Add explanation about Kleisli

[wisn]

I found something like Kleisli composition (>=> in Haskell) in Quora. I don't really understand the general of Kleisli. Based on Quora, Kleisli composition is a monadic function composition (CMIIW). How about this?

[jethrolarson]

Would be a good addition. Someone needs to break concept down to eli5 levels and then provide one or two examples

[wisn]

There is a good reading material on nLab about Kleisli category. I'm still try to learn this. Maybe someone willing to use it as a reference.

[MostAwesomeDude]

I can explain it, at least; I don't know of especially good examples.

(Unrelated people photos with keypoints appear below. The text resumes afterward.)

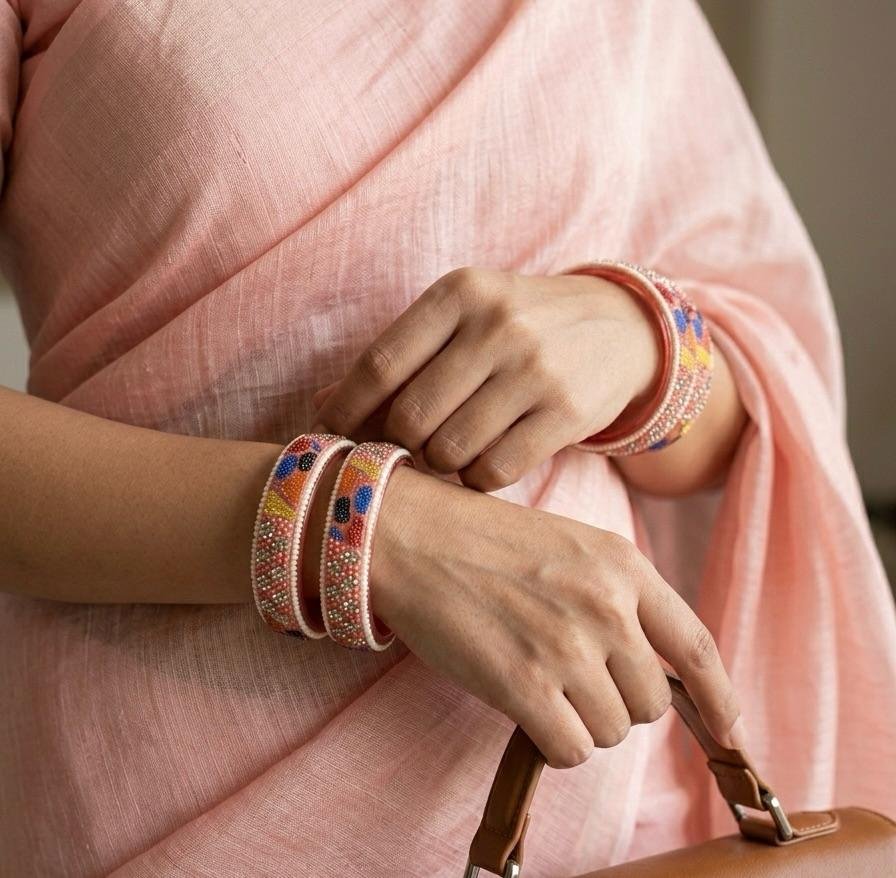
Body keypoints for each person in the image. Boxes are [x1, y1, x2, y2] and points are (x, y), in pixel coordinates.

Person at [0, 1, 893, 875]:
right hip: (177, 799)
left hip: (617, 798)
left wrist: (642, 341)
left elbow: (747, 411)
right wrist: (367, 531)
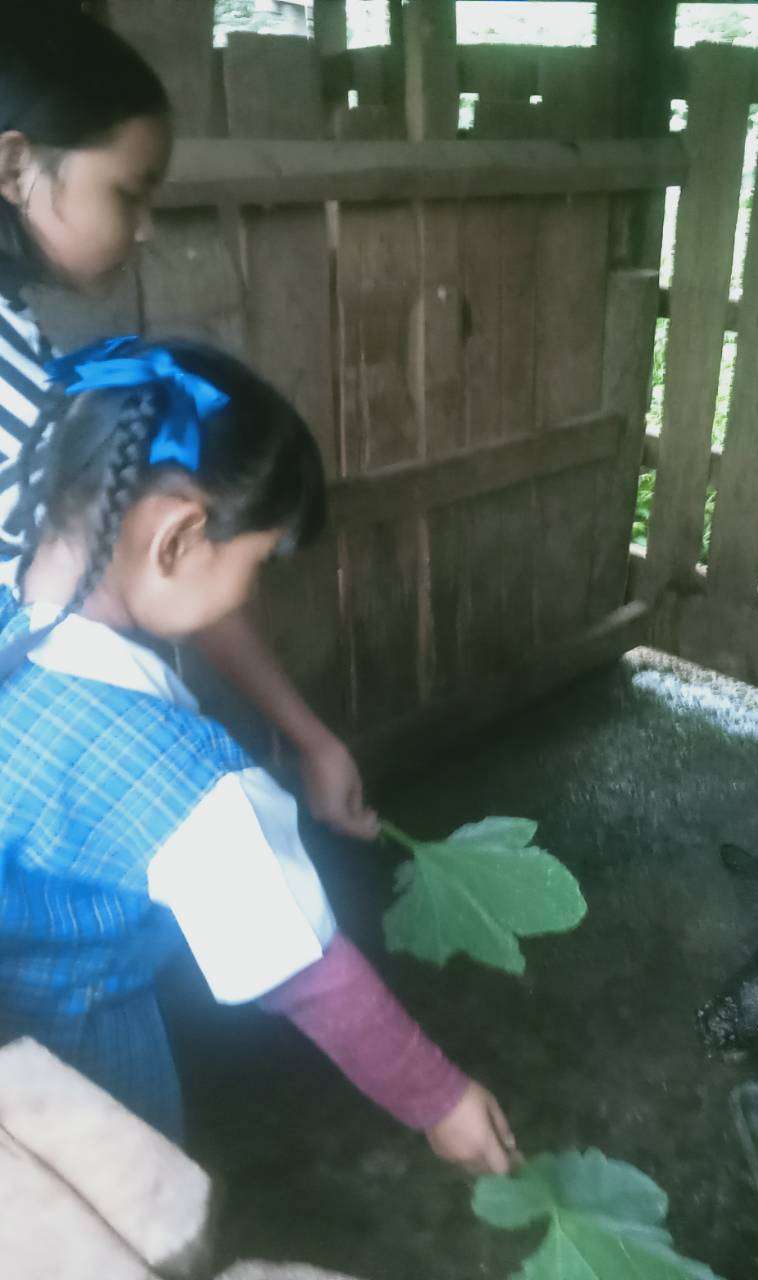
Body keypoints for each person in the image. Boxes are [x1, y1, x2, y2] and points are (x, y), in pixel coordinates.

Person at [0, 335, 519, 1174]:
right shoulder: (183, 785)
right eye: (257, 564)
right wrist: (440, 1099)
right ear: (176, 540)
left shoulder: (9, 609)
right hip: (86, 1052)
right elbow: (305, 969)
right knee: (132, 1219)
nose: (250, 593)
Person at [0, 2, 377, 839]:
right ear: (16, 167)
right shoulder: (14, 379)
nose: (145, 225)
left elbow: (153, 558)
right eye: (128, 191)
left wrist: (306, 735)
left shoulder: (21, 343)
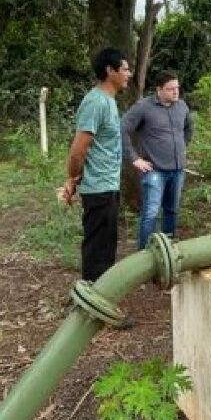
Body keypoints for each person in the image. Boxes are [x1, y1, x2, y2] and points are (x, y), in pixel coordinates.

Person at [62, 47, 133, 283]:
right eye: (124, 69)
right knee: (97, 254)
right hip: (98, 189)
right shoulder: (95, 102)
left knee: (106, 249)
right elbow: (78, 150)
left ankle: (100, 304)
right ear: (109, 70)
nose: (129, 74)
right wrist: (72, 178)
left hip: (108, 186)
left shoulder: (109, 101)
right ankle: (92, 310)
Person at [122, 71, 194, 249]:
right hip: (154, 171)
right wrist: (134, 158)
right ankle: (144, 255)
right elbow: (122, 129)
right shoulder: (143, 107)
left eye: (177, 88)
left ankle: (168, 249)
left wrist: (181, 147)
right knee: (151, 213)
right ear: (159, 90)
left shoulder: (182, 106)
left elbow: (188, 127)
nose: (176, 92)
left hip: (177, 170)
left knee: (172, 210)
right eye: (171, 89)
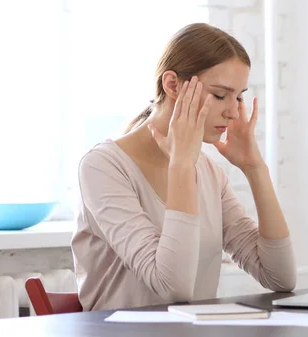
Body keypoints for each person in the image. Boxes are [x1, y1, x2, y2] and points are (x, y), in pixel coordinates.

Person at [70, 23, 296, 311]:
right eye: (219, 94)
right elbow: (171, 288)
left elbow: (280, 277)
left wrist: (255, 169)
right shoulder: (102, 167)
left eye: (238, 96)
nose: (233, 110)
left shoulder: (208, 172)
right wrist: (181, 167)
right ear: (173, 85)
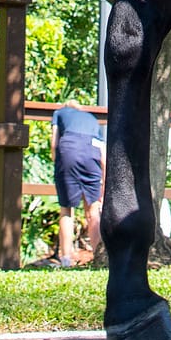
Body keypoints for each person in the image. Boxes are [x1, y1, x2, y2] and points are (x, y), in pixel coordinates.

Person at [50, 98, 103, 267]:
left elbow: (54, 142)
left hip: (68, 151)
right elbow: (102, 151)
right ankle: (98, 256)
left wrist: (57, 163)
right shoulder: (92, 118)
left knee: (66, 209)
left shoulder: (59, 113)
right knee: (93, 210)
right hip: (92, 155)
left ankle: (66, 259)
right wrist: (104, 180)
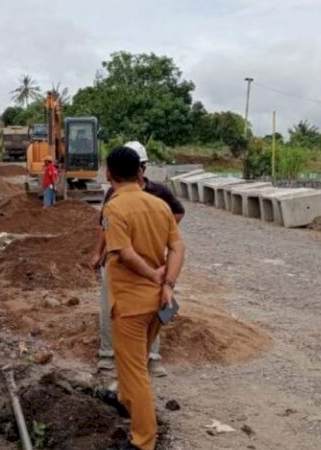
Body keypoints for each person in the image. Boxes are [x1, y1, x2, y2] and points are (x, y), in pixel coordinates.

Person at [101, 146, 185, 450]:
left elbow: (123, 253)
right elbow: (177, 248)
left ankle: (143, 441)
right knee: (133, 364)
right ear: (140, 172)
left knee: (136, 372)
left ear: (108, 174)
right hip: (158, 304)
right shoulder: (159, 205)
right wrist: (168, 284)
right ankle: (124, 400)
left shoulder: (114, 208)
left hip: (131, 306)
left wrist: (152, 276)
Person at [91, 141, 185, 378]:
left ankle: (149, 359)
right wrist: (97, 252)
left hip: (149, 263)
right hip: (122, 264)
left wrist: (160, 235)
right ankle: (110, 358)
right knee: (110, 309)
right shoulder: (114, 195)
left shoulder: (159, 194)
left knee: (154, 308)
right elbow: (105, 227)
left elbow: (177, 227)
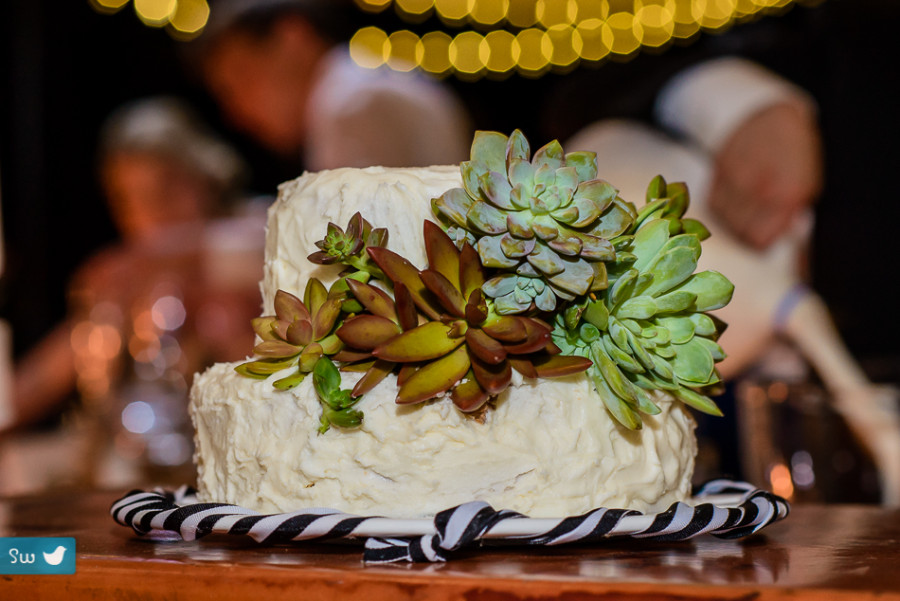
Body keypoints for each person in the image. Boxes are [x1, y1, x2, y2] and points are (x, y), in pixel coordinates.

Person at [4, 97, 265, 435]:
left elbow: (253, 245)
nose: (154, 212)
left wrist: (143, 260)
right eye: (130, 199)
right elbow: (38, 382)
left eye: (167, 188)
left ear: (205, 171)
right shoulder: (136, 281)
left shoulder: (262, 226)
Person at [194, 0, 471, 170]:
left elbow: (363, 252)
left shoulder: (350, 104)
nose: (238, 111)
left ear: (292, 36)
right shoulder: (365, 80)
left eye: (241, 78)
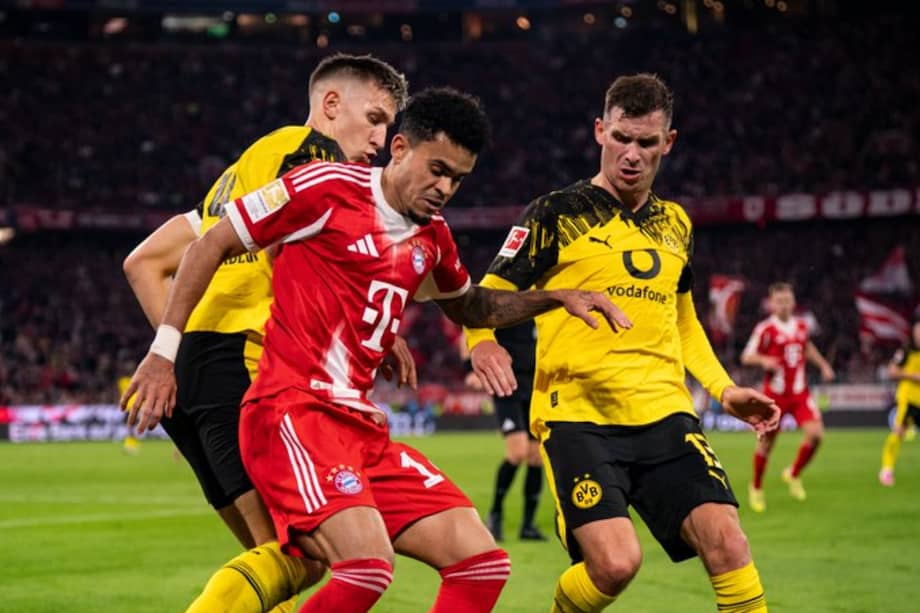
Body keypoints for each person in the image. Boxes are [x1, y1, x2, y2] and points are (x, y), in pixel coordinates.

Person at [123, 87, 631, 613]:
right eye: (436, 169)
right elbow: (212, 243)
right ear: (400, 147)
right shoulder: (326, 187)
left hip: (361, 429)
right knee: (364, 569)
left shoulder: (432, 238)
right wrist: (164, 352)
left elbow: (472, 306)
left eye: (457, 179)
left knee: (482, 564)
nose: (444, 188)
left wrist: (555, 297)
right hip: (292, 411)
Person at [465, 74, 779, 613]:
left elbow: (682, 322)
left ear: (668, 143)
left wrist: (724, 391)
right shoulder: (555, 214)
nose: (631, 154)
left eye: (646, 142)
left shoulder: (676, 223)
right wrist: (480, 340)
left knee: (729, 542)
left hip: (664, 412)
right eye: (621, 138)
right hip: (578, 416)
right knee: (614, 564)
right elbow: (486, 295)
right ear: (599, 132)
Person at [122, 53, 415, 613]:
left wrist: (172, 355)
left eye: (388, 125)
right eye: (375, 118)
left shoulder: (238, 175)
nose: (381, 139)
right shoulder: (315, 156)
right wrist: (364, 325)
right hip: (240, 368)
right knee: (302, 555)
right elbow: (296, 254)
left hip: (195, 375)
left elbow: (143, 263)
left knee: (272, 559)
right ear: (331, 105)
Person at [741, 282, 835, 511]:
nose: (784, 305)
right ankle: (756, 487)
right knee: (767, 445)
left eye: (787, 301)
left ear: (793, 302)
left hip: (800, 393)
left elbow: (807, 348)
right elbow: (746, 356)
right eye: (779, 301)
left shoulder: (801, 326)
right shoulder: (765, 329)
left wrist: (823, 365)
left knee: (816, 435)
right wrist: (763, 361)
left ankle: (793, 473)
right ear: (772, 304)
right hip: (774, 396)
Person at [462, 321, 547, 542]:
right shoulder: (507, 298)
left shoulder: (543, 301)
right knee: (517, 453)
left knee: (537, 457)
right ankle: (495, 514)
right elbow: (470, 326)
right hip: (506, 382)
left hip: (537, 384)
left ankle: (528, 525)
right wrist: (470, 368)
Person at [879, 319, 920, 486]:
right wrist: (913, 376)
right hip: (908, 399)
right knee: (898, 433)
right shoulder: (906, 351)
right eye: (918, 332)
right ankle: (886, 470)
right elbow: (892, 371)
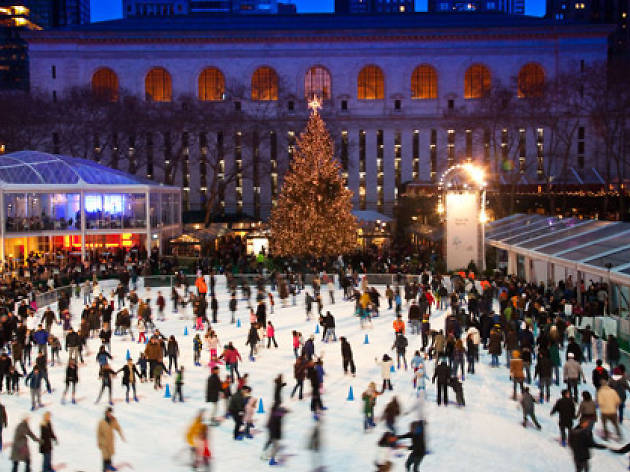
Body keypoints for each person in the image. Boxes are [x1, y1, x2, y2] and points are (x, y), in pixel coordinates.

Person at [97, 407, 125, 472]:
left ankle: (109, 468)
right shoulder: (101, 422)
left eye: (111, 413)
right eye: (109, 413)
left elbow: (118, 428)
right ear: (106, 413)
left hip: (110, 441)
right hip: (104, 442)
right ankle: (105, 469)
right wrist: (99, 442)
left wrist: (122, 436)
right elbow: (99, 433)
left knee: (109, 456)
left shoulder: (113, 420)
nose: (110, 414)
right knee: (105, 458)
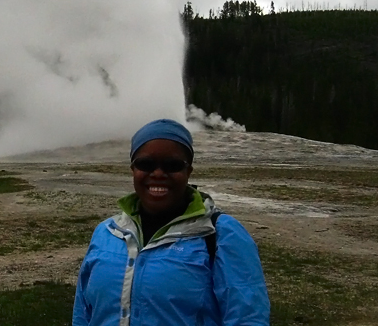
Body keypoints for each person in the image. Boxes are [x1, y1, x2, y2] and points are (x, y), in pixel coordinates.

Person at [72, 118, 270, 326]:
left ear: (188, 171)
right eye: (145, 164)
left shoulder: (222, 234)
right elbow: (82, 313)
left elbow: (248, 318)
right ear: (133, 169)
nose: (158, 174)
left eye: (172, 165)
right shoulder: (106, 232)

Typically, we have functions, say of type X → Y. With a monad M, we might have actions ("impure" functions) in the monad, of type X → M(Y). Composition with functions happens to form a category: there is an identity arrow of type X → X (for any type X) which obeys the algebraic laws. Can we analogize this to monadic actions?

Yes, for any monad M. Kleisli composition lets us compose actions of type X → M(Y) and Y → M(Z) into actions of type X → M(Z), for any types X, Y, and Z. The identity arrow is provided by the unit of the monad, with type X → M(X).

I don't know when this is useful aside from "compiling to categories", a not-yet-common design for compiler pipelines. It probably could wait another few years.

[jethrolarson]

Let me try so break it down:

Kleisli Composition

An operation for composing two monad-returning functions where they have compatible types.

const foo = (a) => [a]
const bar = (b) => [b*2, b*3]

kleisliCompose(bar, foo)(1) // => [1, 2, 3]

This works because:

• Array is a monad
• Both foo and bar return the same kind of monad (Array)
• The argument of bar is the same as the type within the array of foos return.

[jethrolarson]

Admittedly array is a poor case and using Option or Either would be more practical.

const validateFooAndBar = kleisliCompose(validateFoo, validateBar)